▶ **GIVEN INFORMATION**:
----------------
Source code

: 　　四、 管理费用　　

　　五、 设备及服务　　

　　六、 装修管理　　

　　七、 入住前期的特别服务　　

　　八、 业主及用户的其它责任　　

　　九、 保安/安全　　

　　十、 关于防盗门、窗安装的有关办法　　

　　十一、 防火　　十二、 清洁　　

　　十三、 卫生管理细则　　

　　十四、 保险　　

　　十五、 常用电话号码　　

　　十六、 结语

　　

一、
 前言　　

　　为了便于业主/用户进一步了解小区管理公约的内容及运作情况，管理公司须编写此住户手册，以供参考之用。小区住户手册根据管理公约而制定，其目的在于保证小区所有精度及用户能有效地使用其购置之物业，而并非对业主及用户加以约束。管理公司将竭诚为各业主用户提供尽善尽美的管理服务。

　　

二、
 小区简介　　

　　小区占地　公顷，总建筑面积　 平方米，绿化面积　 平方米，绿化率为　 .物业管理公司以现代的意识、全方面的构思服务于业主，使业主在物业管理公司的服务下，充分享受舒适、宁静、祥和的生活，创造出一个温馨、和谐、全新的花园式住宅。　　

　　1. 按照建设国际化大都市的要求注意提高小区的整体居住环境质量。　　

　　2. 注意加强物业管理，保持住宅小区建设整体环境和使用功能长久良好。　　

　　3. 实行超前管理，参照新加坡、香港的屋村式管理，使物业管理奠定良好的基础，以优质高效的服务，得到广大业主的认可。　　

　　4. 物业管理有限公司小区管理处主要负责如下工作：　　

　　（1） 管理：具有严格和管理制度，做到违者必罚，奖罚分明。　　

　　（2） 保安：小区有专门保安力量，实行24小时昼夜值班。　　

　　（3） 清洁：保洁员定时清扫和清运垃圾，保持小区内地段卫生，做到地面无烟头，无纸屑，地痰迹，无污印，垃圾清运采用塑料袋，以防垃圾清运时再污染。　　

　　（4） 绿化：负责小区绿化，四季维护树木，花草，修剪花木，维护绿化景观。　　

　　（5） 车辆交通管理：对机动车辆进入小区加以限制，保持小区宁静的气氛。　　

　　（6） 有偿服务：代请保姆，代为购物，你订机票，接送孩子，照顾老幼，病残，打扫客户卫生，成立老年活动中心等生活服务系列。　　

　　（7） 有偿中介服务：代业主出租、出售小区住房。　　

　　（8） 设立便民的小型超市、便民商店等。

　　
----------------
▶ **WORK TO BE COMPLETED**: Please transcribe all of the data above exactly.

▶ **REPLY**:
Source code

: 　　四、 管理费用　　

　　五、 设备及服务　　

　　六、 装修管理　　

　　七、 入住前期的特别服务　　

　　八、 业主及用户的其它责任　　

　　九、 保安/安全　　

　　十、 关于防盗门、窗安装的有关办法　　

　　十一、 防火　　十二、 清洁　　

　　十三、 卫生管理细则　　

　　十四、 保险　　

　　十五、 常用电话号码　　

　　十六、 结语

　　

一、
 前言　　

　　为了便于业主/用户进一步了解小区管理公约的内容及运作情况，管理公司须编写此住户手册，以供参考之用。小区住户手册根据管理公约而制定，其目的在于保证小区所有精度及用户能有效地使用其购置之物业，而并非对业主及用户加以约束。管理公司将竭诚为各业主用户提供尽善尽美的管理服务。

　　

二、
 小区简介　　

　　小区占地　公顷，总建筑面积　 平方米，绿化面积　 平方米，绿化率为　 .物业管理公司以现代的意识、全方面的构思服务于业主，使业主在物业管理公司的服务下，充分享受舒适、宁静、祥和的生活，创造出一个温馨、和谐、全新的花园式住宅。　　

　　1. 按照建设国际化大都市的要求注意提高小区的整体居住环境质量。　　

　　2. 注意加强物业管理，保持住宅小区建设整体环境和使用功能长久良好。　　

　　3. 实行超前管理，参照新加坡、香港的屋村式管理，使物业管理奠定良好的基础，以优质高效的服务，得到广大业主的认可。　　

　　4. 物业管理有限公司小区管理处主要负责如下工作：　　

　　（1） 管理：具有严格和管理制度，做到违者必罚，奖罚分明。　　

　　（2） 保安：小区有专门保安力量，实行24小时昼夜值班。　　

　　（3） 清洁：保洁员定时清扫和清运垃圾，保持小区内地段卫生，做到地面无烟头，无纸屑，地痰迹，无污印，垃圾清运采用塑料袋，以防垃圾清运时再污染。　　

　　（4） 绿化：负责小区绿化，四季维护树木，花草，修剪花木，维护绿化景观。　　

　　（5） 车辆交通管理：对机动车辆进入小区加以限制，保持小区宁静的气氛。　　

　　（6） 有偿服务：代请保姆，代为购物，你订机票，接送孩子，照顾老幼，病残，打扫客户卫生，成立老年活动中心等生活服务系列。　　

　　（7） 有偿中介服务：代业主出租、出售小区住房。　　

　　（8） 设立便民的小型超市、便民商店等。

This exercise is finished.